Mr. Bush had a strong ally on the stage with him to help defend the war — Arizona Sen. John McCain, who Mr. Bush defeated in a hotly contested presidential primary in 2000.

Mr. McCain, a Vietnam War veteran who the Kerry campaign tried to woo to the vice president’s slot on the Democratic ticket, stood by Mr. Bush on the threat posed by Saddam and his overall execution of the war on terror.

“The events of September 11, 2001, beyond the immeasurable grief and suffering it caused for thousands of American families, was a battle cry that summoned America to a war we vaguely knew was going on but hadn’t really comprehended how near the threat was and how atrocious were the purposes and plans of our enemies,” Mr. McCain said.

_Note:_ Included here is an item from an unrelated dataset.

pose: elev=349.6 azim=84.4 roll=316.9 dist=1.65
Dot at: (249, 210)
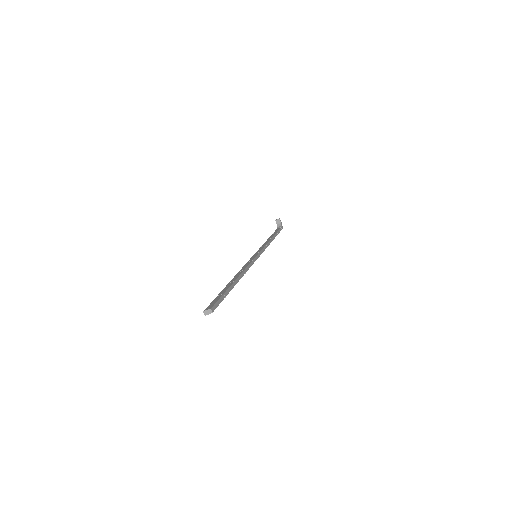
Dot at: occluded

Many news media outlets reported the findings of the commission examining the September 11 attacks as debunking links between Saddam and al Qaeda, but the commission’s two chairmen said that coverage was wrong.

“I must say I have trouble understanding the flap over this,” commission co-chairman Lee Hamilton, a Democrat, said Thursday. “The vice president is saying, I think, that there were connections between al Qaeda and Saddam Hussein’s government. We don’t disagree with that.”

The fresh political assault on Mr. Bush’s handling of the war on terror comes at a time when the president’s poll numbers are on the rise.

A recent poll by the Pew Research Center for the People and the Press showed Mr. Bush received a boost in public opinion in the wake of the death of President Ronald Reagan, a conservative icon. His personal approval rating, taken during the weeklong state funeral, rose from 44 percent to 50 percent.